## Passage étudié
==============================
Le  23  février  dernier,  je rencontrais deux classes de collège à Maurepas, dans les Yvelines. Les élèves avaient lu Lettres à une disparue et préparé de grands panneaux, disposés dans la documentation. Dessus, entre autres choses, des affiches entières de questions, dont certaines empruntées au fameux "questionnaire de Proust".

À la vue de celles-ci, soudain, j'ai senti remonter en moi une vieille angoisse oubliée, l'angoisse de l'interro surprise ! L'éternelle collégienne cachée tant bien que mal sous mon masque d'adulte fut aussitôt tentée d'implorer l'indulgence - voire la pitié - de ses examinateurs. Au secours ! Je n'ai pas révisé, moi ! Je ne sais pas quel est mon principal défaut - j'en ai trop ! Ni comment j'aimerais mourir. Et si la couleur que je préfère est tantôt le rouge, tantôt le noir, je n'ai pas fait mienne la moindre petite devise... La honte intégrale !

Prenant sur moi, tentant vaguement de réajuster mon masque, j'ai tout de même essayé de répondre, le plus honnêtement possible. Voyant que peu à peu je rentrais dans le jeu, de nouvelles questions se mirent à fuser... Et mes réponses aussi ! Finalement, l'échange eut du rythme et il fallut l'interrompre pour passer à la suite.

Ainsi me suis-je entendu dire que ma fleur préférée demeure la pivoine - ce qui n'a rien d'étonnant pour une grande timide rougissant à tout bout de champ ! - et que j'aimerais mourrir tout en le sachant, le temps de dire adieu à ceux que j'aime...

 

De Proust à Frankenthal

À la question "Quel est votre héros dans la vie réelle ?" j'ai un peu hésité, cherché dans le passé... Puis, tout à coup, j'ai pensé à un homme dont je venais tout juste de découvrir l'existence, grâce à l'association Shalom Arshav (La Paix Maintenant). Cet homme s'appelle Itzhak Frankenthal. Il est israélien, juif orthodoxe et en 1994, il a perdu son fils Arik, assassiné par des militants du Hamas. Face à ce drame personnel, inscrit dans un drame évidemment bien plus grand, cet homme a réagi d'une manière extraordinaire : "Je n’ai pas voulu devenir un autre de ces parents endeuillés qui ont perdu un enfant et qui soutiennent cette même politique qui a causé sa mort. Je n’ai pas voulu cela."

Aussi a-t-il liquidé sa société et utilisé les fonds pour créer une association de parents endeuillés - palestiniens et israéliens - vouée à la réconciliation entre les deux peuples. Les parents se sont rencontrés, ont pleuré ensemble, puis sont allés porter le message de l’acceptation mutuelle dans les écoles et dans d’autres institutions, en Israël, mais aussi à Gaza et en Cisjordanie. Ces actions conduisent Itzhak Frankenthal à rencontrer des Palestiniens de tous horizons, y compris de nombreux militants du Hamas. L'échange n'est pas toujours facile, bien sûr : "Certains de ces gars-là hurlent avec une telle colère... Ils n’ont pas l’occasion d’exprimer leurs émotions à un Israélien. Mais la colère, c’est si proche d’une douleur insupportable que souvent, ils hurlent jusqu’à ce qu’ils s’effondrent en larmes."
==============================
## Travail à faire
Reproduisez mot pour mot le passage étudié en partant de « Le  23  février  dernier,  je » et en poursuivant jusqu'à « La honte intégrale ! ». Les items n'ont aucun lien avec le passage étudié.

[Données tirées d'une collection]
==============================
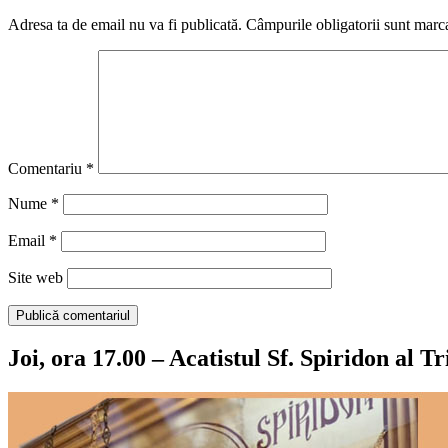
Adresa ta de email nu va fi publicată.
Câmpurile obligatorii sunt marc
Comentariu
*
Nume
*
Email
*
Site web
Joi, ora 17.00 – Acatistul Sf. Spiridon al T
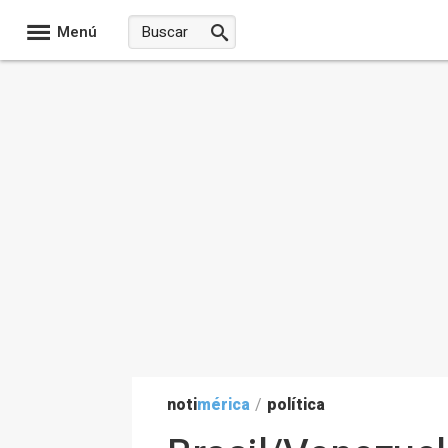
Menú
noti
mérica
/
política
==============================
## Réponse attendue
Le  23  février  dernier,  je rencontrais deux classes de collège à Maurepas, dans les Yvelines. Les élèves avaient lu Lettres à une disparue et préparé de grands panneaux, disposés dans la documentation. Dessus, entre autres choses, des affiches entières de questions, dont certaines empruntées au fameux "questionnaire de Proust".

À la vue de celles-ci, soudain, j'ai senti remonter en moi une vieille angoisse oubliée, l'angoisse de l'interro surprise ! L'éternelle collégienne cachée tant bien que mal sous mon masque d'adulte fut aussitôt tentée d'implorer l'indulgence - voire la pitié - de ses examinateurs. Au secours ! Je n'ai pas révisé, moi ! Je ne sais pas quel est mon principal défaut - j'en ai trop ! Ni comment j'aimerais mourir. Et si la couleur que je préfère est tantôt le rouge, tantôt le noir, je n'ai pas fait mienne la moindre petite devise... La honte intégrale !